Often it seems that films, in efforts to delve in the mysterious world of teenage girls, forgets or ignores teenage boys, unless they are lovelorn. But this could be the year of the teenage boy in cinema, with films like Hellion and All This Mayhem focusing on aspects of adolescents other than romance. Violet is probably the most interesting and experimental, and probably my favourite.

The opening of the film is a slow tense build up of CCTV footage that concludes with Jesse's witnessing his friends murder. The rest of the film deals with Jesse's grief, avoiding all the cinematic clichés: no angst showers or despairing parents, Violet provides a realistic portrait of Jesse adapting to life now that his friend is gone. With a minimal script Devos is able to build convincing relationships between Jesse and his friends and family, that also provides insight into the various ways grief can affect different people.
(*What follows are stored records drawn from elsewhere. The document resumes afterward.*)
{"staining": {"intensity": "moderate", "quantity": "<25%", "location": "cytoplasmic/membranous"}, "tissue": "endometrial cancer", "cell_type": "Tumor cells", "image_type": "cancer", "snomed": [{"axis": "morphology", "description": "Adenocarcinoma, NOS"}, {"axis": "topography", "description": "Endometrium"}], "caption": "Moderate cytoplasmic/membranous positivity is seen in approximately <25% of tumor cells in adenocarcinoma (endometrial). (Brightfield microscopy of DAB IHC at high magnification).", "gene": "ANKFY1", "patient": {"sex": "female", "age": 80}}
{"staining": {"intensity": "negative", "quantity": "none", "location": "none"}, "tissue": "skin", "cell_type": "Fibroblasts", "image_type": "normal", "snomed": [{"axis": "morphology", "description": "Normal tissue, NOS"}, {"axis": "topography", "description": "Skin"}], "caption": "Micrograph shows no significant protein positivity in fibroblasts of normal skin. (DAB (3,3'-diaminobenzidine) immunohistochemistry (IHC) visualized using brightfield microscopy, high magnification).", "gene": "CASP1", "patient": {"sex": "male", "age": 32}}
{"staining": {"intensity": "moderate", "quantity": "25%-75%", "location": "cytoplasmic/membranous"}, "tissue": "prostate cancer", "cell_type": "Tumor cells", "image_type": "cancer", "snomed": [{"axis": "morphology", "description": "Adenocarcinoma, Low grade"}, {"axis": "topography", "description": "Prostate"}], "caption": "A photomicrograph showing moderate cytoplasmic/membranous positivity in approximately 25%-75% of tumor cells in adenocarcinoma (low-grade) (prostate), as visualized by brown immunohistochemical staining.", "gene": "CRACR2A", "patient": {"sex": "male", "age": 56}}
Jesse's understated characterisation is a central force in the film which allows Devos to create many beautifully composed long takes: winding through suburban streets, zooming in on Jesse in a heavy metal concert crowd and a claustrophobic journey back to the scene of the murder, that build the narrative. Devos then goes ahead and continuously disrupts these scenes with interludes of visual feedback and white noise, that link back to the opening CCTV scenes and provide a strange texture that is entirely captivating.

Films like Violet that succeed in character, narrative while maintaining a creative experimental element, are few and far between; and films that portray grief this convincingly are even rarer.